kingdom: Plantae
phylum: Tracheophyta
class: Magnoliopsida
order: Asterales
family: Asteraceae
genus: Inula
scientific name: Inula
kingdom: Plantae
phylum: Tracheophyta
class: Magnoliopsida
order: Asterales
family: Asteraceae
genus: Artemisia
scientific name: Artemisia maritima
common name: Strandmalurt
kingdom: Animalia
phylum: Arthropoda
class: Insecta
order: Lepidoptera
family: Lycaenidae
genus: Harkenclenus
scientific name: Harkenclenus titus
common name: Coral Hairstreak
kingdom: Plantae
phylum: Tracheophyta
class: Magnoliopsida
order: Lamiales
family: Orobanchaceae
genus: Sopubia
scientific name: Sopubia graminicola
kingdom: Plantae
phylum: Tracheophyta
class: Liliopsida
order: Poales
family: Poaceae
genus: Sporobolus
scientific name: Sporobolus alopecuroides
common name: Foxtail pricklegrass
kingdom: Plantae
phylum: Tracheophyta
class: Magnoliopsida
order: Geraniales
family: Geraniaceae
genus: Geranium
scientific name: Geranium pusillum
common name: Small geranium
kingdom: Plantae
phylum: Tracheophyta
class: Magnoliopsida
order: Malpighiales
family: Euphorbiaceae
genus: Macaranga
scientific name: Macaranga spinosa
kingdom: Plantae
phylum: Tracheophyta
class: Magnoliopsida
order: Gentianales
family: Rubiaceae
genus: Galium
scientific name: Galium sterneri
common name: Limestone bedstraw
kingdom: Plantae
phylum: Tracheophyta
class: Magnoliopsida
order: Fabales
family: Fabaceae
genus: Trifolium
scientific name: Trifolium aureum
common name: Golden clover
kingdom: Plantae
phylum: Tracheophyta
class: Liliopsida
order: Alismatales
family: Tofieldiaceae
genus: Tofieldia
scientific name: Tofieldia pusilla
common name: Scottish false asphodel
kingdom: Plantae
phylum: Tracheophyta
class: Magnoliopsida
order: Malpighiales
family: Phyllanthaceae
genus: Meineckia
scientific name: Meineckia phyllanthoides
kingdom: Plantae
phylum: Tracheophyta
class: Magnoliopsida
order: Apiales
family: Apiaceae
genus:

--------------------------------

*Your task*
Rewrite the lines starting with the one that contains "common name: Coral Hairstreak" and ending after the one that contains "genus: Geranium". Replace "phylum" with "division" and leave everything else unchanged.

*Output for this task*
common name: Coral Hairstreak
kingdom: Plantae
division: Tracheophyta
class: Magnoliopsida
order: Lamiales
family: Orobanchaceae
genus: Sopubia
scientific name: Sopubia graminicola
kingdom: Plantae
division: Tracheophyta
class: Liliopsida
order: Poales
family: Poaceae
genus: Sporobolus
scientific name: Sporobolus alopecuroides
common name: Foxtail pricklegrass
kingdom: Plantae
division: Tracheophyta
class: Magnoliopsida
order: Geraniales
family: Geraniaceae
genus: Geranium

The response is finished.